R.C. 2950.01, et seq., returns us to the concept of the corruption of the blood. A person who has committed a non-sex offense is punished and released. A person who has committed a sex offense is examined at a hearing to determine if, in the words of the statute if he "* * * is likely to engage in the future in one or more sexually oriented offenses." Such a holding is a determination of tainted blood, or in today's parlance, tainted genes.
In all fairness one must accept that there is a certain degree of reasonableness in the concept of attainer. The disinherited son of a traitor is more likely than the average citizen to seek to overthrow the government that reduced him and his father to penury. The person who has committed one sexual offense is more likely than the average person to commit another. Whether attainder works in prevention of future crimes is questionable. It did not prevent future treasonous cabals in English history. Whether attainder will work in prevention of future sex crimes is just as problematical. Still, it establishes in Ohio law that people may be subject to government control not for what they have done, but for what they might do. This is a very dangerous branch to engraft on the tree of liberty.
The court specifically points out here that issue of attainder and the question of whether R.C. Chapter 2950 constitutes a bill of attainder was not raised in the lower court or in this appeal so the court's comments are entirely dicta. Still it is dicta that ought to have been said.
Having said that, this court can only hold that Assignments of Error I and II are overruled.
The judgment of the trial court is affirmed.
JUDGMENT AFFIRMED
 JUDGMENT ENTRY
It is ordered that the judgment be affirmed and that appellee recover of appellant his costs herein taxed.
The Court finds there were reasonable grounds for this appeal.
It is ordered that a special mandate issue out of this Court directing the Athens County Court of Common Pleas to carry this judgment into execution.
If a stay of execution of sentence and release upon bail has been previously granted, it is continued for a period of sixty days upon the bail previously posted.

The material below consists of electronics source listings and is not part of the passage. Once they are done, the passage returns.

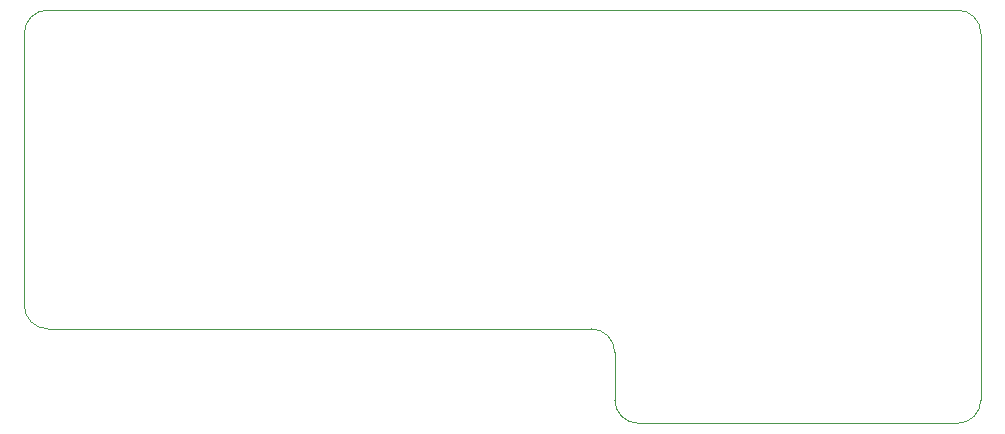
<source format=gm1>
%TF.GenerationSoftware,KiCad,Pcbnew,5.1.9+dfsg1-1+deb11u1*%
%TF.CreationDate,2025-10-17T13:47:22+02:00*%
%TF.ProjectId,VERA-XE-HDMI-Expansion,56455241-2d58-4452-9d48-444d492d4578,rev?*%
%TF.SameCoordinates,Original*%
%TF.FileFunction,Profile,NP*%
%FSLAX46Y46*%
G04 Gerber Fmt 4.6, Leading zero omitted, Abs format (unit mm)*
G04 Created by KiCad (PCBNEW 5.1.9+dfsg1-1+deb11u1) date 2025-10-17 13:47:22*
%MOMM*%
%LPD*%
G01*
G04 APERTURE LIST*
%TA.AperFunction,Profile*%
%ADD10C,0.050000*%
%TD*%
G04 APERTURE END LIST*
D10*
X218000000Y-57000000D02*
G75*
G02*
X216000000Y-55000000I0J2000000D01*
G01*
X214000000Y-49000000D02*
G75*
G02*
X216000000Y-51000000I0J-2000000D01*
G01*
X168000000Y-49000000D02*
G75*
G02*
X166000000Y-47000000I0J2000000D01*
G01*
X247000000Y-55000000D02*
G75*
G02*
X245000000Y-57000000I-2000000J0D01*
G01*
X245000000Y-22000000D02*
G75*
G02*
X247000000Y-24000000I0J-2000000D01*
G01*
X166000000Y-24000000D02*
G75*
G02*
X168000000Y-22000000I2000000J0D01*
G01*
X216000000Y-51000000D02*
X216000000Y-55000000D01*
X168000000Y-49000000D02*
X214000000Y-49000000D01*
X166000000Y-24000000D02*
X166000000Y-47000000D01*
X245000000Y-22000000D02*
X168000000Y-22000000D01*
X247000000Y-55000000D02*
X247000000Y-24000000D01*
X218000000Y-57000000D02*
X245000000Y-57000000D01*
M02*

</source>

The purpose of said stay is to allow appellant to file with the Ohio Supreme Court an application for a stay during the pendency of the proceedings in that court. The stay as herein continued will terminate at the expiration of the sixty day period.

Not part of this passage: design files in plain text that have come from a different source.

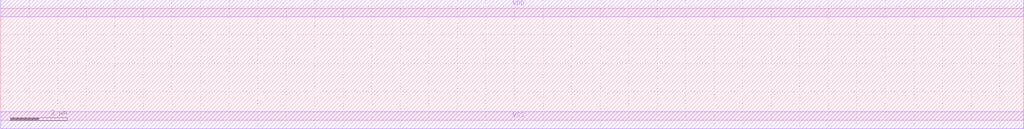
<source format=lef>
# Copyright 2022 GlobalFoundries PDK Authors
#
# Licensed under the Apache License, Version 2.0 (the "License");
# you may not use this file except in compliance with the License.
# You may obtain a copy of the License at
#
#      http://www.apache.org/licenses/LICENSE-2.0
#
# Unless required by applicable law or agreed to in writing, software
# distributed under the License is distributed on an "AS IS" BASIS,
# WITHOUT WARRANTIES OR CONDITIONS OF ANY KIND, either express or implied.
# See the License for the specific language governing permissions and
# limitations under the License.

MACRO gf180mcu_fd_sc_mcu7t5v0__fill_64
  CLASS core SPACER ;
  FOREIGN gf180mcu_fd_sc_mcu7t5v0__fill_64 0.0 0.0 ;
  ORIGIN 0 0 ;
  SYMMETRY X Y ;
  SITE GF018hv5v_mcu_sc7 ;
  SIZE 35.84 BY 3.92 ;
  PIN VDD
    DIRECTION INOUT ;
    USE power ;
    SHAPE ABUTMENT ;
    PORT
      LAYER METAL1 ;
        POLYGON 0 3.62 35.84 3.62 35.84 4.22 0 4.22  ;
    END
  END VDD
  PIN VSS
    DIRECTION INOUT ;
    USE ground ;
    SHAPE ABUTMENT ;
    PORT
      LAYER METAL1 ;
        POLYGON 0 -0.3 35.84 -0.3 35.84 0.3 0 0.3  ;
    END
  END VSS
END gf180mcu_fd_sc_mcu7t5v0__fill_64

</source>
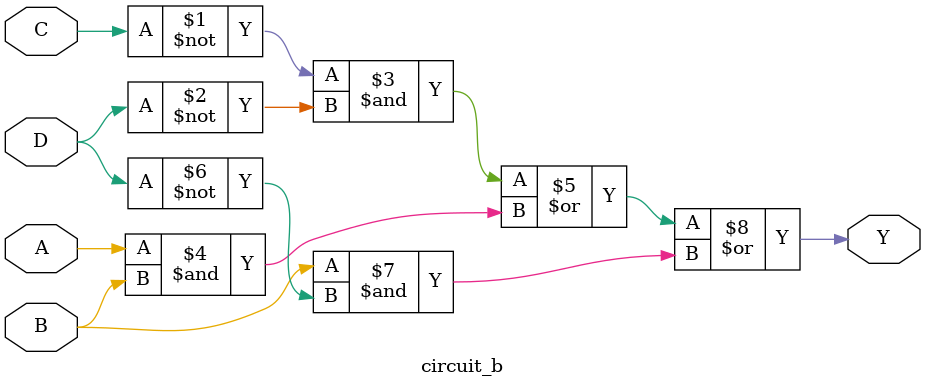
<source format=v>
module circuit_b(
    input A, B, C, D, // Declare inputs
    output Y // Declare Y output
);

    
    assign Y = ~C & ~D | A & B | B & ~D;
    // Enter logic equation here

endmodule

</source>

The stay will also terminate if appellant fails to file a notice of appeal with the Ohio Supreme Court in the forty-five day period pursuant to Rule II, Sec. 2 of the Rules of Practice of the Ohio Supreme Court. Additionally, if the Ohio Supreme Court dismisses the appeal prior to the expiration of said sixty days, the stay will terminate as of the date of such dismissal.
A certified copy of this entry shall constitute that mandate pursuant to Rule 27 of the Rules of Appellate Procedure. Exceptions.

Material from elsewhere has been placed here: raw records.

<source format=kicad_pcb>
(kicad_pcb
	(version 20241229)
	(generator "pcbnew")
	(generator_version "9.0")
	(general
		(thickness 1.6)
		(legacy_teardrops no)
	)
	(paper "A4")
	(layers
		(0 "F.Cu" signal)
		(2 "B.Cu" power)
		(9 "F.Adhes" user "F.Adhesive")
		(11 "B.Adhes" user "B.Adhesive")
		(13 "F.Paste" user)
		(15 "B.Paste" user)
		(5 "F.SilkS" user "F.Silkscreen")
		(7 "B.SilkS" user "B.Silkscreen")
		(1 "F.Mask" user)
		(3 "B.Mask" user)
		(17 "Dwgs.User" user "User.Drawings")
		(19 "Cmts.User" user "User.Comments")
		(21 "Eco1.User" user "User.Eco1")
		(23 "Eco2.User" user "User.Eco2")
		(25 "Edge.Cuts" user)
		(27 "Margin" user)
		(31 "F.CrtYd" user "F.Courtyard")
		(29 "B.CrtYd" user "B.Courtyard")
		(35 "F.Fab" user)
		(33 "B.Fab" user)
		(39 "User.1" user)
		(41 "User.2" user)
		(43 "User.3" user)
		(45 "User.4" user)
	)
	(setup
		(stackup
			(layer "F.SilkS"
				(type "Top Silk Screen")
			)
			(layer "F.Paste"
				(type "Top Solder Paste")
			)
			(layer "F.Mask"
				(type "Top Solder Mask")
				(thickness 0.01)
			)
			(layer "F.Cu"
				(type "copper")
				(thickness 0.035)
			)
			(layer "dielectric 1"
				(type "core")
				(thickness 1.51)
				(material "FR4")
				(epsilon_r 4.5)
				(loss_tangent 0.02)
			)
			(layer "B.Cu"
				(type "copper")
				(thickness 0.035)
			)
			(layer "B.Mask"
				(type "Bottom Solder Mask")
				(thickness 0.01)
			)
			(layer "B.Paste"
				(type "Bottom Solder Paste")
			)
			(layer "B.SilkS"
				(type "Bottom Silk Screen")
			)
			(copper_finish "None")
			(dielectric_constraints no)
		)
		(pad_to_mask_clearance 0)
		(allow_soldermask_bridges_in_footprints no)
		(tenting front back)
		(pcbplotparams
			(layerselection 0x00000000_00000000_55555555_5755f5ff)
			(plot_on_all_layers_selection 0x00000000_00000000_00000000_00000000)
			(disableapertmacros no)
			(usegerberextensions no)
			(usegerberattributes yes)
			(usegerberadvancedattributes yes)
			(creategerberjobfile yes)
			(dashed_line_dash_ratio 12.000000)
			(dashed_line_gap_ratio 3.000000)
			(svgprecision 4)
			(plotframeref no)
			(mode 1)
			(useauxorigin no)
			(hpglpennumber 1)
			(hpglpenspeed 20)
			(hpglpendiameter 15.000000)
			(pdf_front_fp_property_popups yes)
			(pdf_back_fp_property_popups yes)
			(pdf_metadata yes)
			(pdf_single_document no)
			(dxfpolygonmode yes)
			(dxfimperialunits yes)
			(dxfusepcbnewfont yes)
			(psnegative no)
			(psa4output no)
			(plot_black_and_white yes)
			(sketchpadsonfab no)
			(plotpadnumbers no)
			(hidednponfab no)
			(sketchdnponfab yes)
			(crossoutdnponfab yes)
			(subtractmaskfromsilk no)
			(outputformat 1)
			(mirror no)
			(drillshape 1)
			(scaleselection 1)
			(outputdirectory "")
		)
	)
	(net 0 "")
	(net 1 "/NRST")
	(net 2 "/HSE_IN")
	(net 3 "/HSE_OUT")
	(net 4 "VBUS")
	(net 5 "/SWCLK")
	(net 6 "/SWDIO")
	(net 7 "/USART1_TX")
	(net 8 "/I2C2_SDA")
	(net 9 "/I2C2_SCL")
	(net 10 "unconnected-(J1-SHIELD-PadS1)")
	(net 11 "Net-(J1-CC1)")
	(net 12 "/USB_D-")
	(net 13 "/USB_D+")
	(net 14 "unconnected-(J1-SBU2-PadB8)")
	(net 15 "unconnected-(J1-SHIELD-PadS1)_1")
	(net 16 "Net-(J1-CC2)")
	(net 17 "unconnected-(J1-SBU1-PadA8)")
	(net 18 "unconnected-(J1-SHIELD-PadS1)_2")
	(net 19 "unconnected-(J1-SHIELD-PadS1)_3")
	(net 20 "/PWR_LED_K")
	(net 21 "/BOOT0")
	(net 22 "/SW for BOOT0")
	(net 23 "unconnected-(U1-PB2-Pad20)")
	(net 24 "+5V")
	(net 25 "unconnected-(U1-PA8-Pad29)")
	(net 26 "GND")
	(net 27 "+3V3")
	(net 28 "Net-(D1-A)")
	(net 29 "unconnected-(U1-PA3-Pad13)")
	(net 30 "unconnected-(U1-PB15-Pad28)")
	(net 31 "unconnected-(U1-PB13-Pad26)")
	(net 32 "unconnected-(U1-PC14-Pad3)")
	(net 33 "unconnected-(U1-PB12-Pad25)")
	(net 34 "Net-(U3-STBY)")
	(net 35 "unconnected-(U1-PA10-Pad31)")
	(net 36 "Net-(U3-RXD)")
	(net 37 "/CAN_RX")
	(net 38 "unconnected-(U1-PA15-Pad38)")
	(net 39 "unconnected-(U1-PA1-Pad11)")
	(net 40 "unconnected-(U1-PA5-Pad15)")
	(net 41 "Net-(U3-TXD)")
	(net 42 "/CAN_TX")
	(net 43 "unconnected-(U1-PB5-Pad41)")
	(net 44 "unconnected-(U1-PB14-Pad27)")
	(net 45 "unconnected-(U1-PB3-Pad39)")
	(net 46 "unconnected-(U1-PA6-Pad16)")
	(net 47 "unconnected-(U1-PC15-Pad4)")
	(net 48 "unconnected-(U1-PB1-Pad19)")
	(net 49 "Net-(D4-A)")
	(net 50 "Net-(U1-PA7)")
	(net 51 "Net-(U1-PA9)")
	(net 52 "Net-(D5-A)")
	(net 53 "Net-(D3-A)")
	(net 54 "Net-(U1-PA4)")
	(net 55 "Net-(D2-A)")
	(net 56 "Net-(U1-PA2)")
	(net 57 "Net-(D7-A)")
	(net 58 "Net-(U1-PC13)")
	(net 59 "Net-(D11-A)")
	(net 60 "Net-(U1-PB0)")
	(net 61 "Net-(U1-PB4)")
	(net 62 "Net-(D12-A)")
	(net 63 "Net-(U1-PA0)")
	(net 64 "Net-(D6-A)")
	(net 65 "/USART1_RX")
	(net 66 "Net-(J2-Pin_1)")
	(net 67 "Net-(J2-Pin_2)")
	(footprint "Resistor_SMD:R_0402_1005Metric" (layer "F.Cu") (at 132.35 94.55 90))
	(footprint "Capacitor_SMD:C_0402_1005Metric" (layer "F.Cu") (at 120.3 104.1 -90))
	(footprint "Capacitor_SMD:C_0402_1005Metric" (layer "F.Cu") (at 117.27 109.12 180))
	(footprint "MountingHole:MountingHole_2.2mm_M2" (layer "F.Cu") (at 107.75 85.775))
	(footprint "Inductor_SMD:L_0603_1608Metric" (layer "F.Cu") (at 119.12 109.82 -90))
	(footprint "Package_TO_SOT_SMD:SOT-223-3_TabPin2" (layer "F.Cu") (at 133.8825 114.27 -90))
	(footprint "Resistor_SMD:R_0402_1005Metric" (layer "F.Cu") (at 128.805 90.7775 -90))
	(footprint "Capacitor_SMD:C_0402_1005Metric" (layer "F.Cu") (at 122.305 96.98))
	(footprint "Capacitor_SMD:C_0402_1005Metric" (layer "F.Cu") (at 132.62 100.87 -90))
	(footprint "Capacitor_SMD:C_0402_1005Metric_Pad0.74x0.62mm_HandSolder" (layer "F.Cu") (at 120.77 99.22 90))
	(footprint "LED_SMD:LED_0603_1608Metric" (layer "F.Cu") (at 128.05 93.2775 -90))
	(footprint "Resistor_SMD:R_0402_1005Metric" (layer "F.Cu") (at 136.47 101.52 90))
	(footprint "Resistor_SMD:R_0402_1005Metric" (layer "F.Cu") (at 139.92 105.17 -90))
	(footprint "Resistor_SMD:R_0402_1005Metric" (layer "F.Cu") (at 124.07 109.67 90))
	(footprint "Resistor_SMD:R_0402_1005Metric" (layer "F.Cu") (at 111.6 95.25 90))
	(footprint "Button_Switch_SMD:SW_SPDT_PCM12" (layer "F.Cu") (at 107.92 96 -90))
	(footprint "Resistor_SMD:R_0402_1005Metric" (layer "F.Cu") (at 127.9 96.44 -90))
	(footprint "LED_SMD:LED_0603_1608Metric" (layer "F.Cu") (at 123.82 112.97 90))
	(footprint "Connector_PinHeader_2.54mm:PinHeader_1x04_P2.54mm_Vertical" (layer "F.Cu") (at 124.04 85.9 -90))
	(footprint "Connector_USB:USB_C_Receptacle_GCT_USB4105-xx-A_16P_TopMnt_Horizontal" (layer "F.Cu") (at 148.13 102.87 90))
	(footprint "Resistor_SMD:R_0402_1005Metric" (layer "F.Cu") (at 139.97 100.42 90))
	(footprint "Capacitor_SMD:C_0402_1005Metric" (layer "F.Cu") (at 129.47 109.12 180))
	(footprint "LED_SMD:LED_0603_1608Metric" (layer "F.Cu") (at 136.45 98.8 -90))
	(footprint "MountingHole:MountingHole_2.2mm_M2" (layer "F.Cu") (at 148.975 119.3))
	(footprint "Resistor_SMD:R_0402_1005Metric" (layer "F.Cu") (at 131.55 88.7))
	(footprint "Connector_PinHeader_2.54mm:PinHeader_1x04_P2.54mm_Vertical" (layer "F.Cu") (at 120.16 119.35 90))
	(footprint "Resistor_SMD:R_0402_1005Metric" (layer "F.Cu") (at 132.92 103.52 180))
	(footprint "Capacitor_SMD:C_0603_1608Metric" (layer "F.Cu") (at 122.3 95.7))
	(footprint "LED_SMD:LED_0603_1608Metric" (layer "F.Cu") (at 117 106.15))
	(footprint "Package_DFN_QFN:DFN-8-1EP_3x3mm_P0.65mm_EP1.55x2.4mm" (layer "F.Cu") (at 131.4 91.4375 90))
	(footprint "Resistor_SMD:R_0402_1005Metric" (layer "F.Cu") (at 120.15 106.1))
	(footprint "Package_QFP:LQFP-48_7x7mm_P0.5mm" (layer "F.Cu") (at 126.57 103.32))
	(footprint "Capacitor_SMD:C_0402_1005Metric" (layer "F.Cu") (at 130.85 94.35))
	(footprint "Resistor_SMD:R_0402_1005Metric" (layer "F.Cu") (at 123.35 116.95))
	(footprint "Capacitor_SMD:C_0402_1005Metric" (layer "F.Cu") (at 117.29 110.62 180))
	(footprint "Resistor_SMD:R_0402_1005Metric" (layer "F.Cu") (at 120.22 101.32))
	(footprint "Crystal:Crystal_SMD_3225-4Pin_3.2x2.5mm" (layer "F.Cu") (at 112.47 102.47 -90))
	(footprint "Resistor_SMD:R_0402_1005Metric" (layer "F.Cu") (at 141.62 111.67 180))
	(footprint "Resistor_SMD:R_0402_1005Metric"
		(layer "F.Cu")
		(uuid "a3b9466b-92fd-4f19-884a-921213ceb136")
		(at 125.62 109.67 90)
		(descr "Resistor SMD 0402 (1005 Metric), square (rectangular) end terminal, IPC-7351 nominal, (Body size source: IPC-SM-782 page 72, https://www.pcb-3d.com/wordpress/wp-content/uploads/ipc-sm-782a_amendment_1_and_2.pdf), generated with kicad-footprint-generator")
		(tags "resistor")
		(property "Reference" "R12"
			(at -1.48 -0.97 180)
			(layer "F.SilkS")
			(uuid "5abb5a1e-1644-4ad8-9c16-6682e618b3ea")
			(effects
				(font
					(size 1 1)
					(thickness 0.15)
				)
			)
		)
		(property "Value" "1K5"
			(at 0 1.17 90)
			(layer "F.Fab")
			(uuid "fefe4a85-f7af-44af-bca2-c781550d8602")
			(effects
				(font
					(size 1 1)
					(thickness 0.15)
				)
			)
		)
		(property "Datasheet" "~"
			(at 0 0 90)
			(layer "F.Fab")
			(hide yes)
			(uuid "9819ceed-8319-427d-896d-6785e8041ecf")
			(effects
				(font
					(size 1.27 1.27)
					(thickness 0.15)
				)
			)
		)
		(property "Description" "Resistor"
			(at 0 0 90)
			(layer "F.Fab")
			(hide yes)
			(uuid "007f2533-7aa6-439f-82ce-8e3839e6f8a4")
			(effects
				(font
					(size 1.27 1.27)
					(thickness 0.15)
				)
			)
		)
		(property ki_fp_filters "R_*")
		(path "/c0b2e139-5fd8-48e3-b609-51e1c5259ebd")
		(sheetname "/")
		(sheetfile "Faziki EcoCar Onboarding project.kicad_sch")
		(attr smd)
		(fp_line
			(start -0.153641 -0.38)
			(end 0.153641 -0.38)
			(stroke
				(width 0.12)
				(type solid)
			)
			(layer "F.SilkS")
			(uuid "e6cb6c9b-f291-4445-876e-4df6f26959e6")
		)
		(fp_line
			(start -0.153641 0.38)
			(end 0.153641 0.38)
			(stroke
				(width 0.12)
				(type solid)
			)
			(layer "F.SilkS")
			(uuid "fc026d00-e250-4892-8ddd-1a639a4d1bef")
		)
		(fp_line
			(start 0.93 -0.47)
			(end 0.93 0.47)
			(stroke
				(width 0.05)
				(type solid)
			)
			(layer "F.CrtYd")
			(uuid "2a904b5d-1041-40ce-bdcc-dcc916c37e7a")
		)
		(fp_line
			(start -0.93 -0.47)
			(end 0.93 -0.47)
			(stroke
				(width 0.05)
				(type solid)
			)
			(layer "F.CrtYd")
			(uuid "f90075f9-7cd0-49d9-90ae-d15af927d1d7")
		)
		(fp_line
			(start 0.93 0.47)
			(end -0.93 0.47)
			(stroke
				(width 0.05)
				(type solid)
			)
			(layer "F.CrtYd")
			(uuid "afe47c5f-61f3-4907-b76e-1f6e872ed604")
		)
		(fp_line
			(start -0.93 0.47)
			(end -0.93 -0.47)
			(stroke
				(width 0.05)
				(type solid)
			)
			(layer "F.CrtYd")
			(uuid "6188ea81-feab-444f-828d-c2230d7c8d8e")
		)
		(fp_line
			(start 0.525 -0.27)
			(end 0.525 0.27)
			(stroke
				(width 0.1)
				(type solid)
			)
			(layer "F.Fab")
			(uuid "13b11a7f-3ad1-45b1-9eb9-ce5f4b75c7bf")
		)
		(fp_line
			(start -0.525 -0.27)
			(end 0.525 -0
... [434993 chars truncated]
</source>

HARSHA, J.  KLINE, J. CONCUR IN JUDGMENT ONLY
For the Court
                                     BY: ____________________ Lawrence Grey, Judge
                        NOTICE TO COUNSEL
Pursuant to Local Rule No. 14, this document constitutes a final judgment entry and the time period for further appeal commences from the date of filing with the clerk.
Lawrence Grey, retired judge of the Fourth District Court of Appeals, sitting by assignment of the Ohio Supreme Court in the Fourth District.